FocusGuard, while primarily a website blocker and time management tool, contributes to a focused browsing environment by reducing the number of open tabs and background processes that can be exploited by trackers. When you spend less time on sites designed to capture and sell your attention data, you naturally reduce your exposure to the tracking infrastructure embedded in those sites.

Regularly clearing cookies and cached data prevents long-term profile accumulation from cookie-based tracking. However, this does not defeat fingerprinting - that requires more advanced browser protections or a dedicated anti-fingerprinting extension. Using a privacy-focused browser like Brave or Firefox with strict privacy settings provides the strongest baseline, as these browsers actively resist fingerprinting techniques at the rendering engine level.

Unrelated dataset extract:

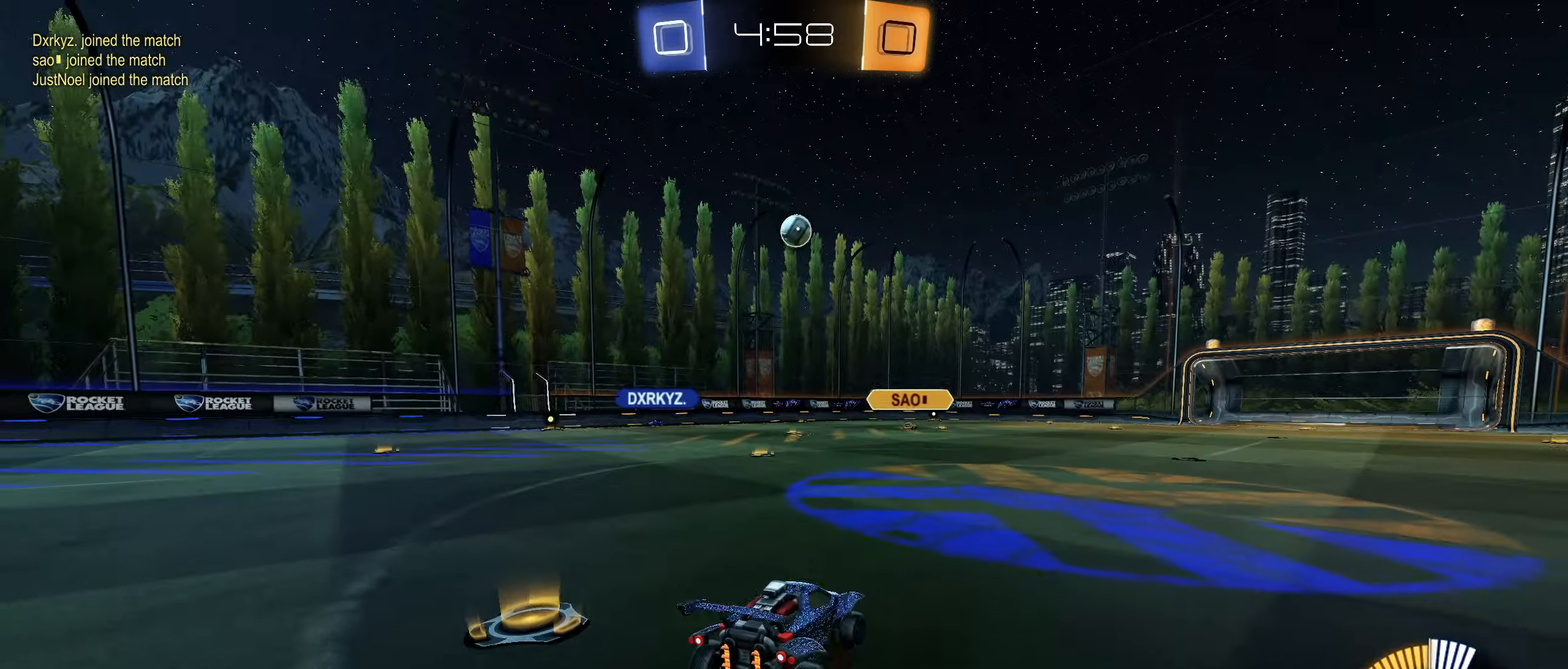
{"dt_ms": 500, "buttons": ["CROSS", "CIRCLE", "L1", "R2"], "left_stick": "right", "right_stick": "center", "button_events": [[150, "CROSS", "up"], [150, "L2", "up"], [217, "CIRCLE", "down"], [217, "CROSS", "down"], [283, "L1", "down"]]}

Frequently asked questions

What is web tracking?
Web tracking is the collection of data about your browsing activity across websites. It is done through cookies, browser fingerprinting, tracking pixels, and analytics scripts, often without your explicit awareness.
How do cookies track me across websites?
Third-party cookies are set by embedded ads or scripts from domains other than the site you are visiting. When you visit another site with the same embed, the cookie is sent back, allowing the tracker to connect your visits across both sites.
What is browser fingerprinting?
Browser fingerprinting collects unique characteristics of your browser - installed fonts, screen resolution, GPU model, and more - to create a stable identifier that persists even when cookies are cleared or incognito mode is used.
What are tracking pixels?
A tracking pixel is a 1x1 transparent image embedded in a page or email. When your browser loads it, it sends data to the tracking server including your IP, timestamp, and device information.
Can I stop web tracking completely?
Complete prevention is difficult, but combining a tracker-blocking extension, a privacy-focused browser, regular cookie clearing, and fingerprinting resistance can block the vast majority of trackers.
What is the difference between first-party and third-party tracking?
First-party tracking is done by the site you are visiting directly for analytics or functionality. Third-party tracking is done by external services embedded in the site and can follow you across multiple sites.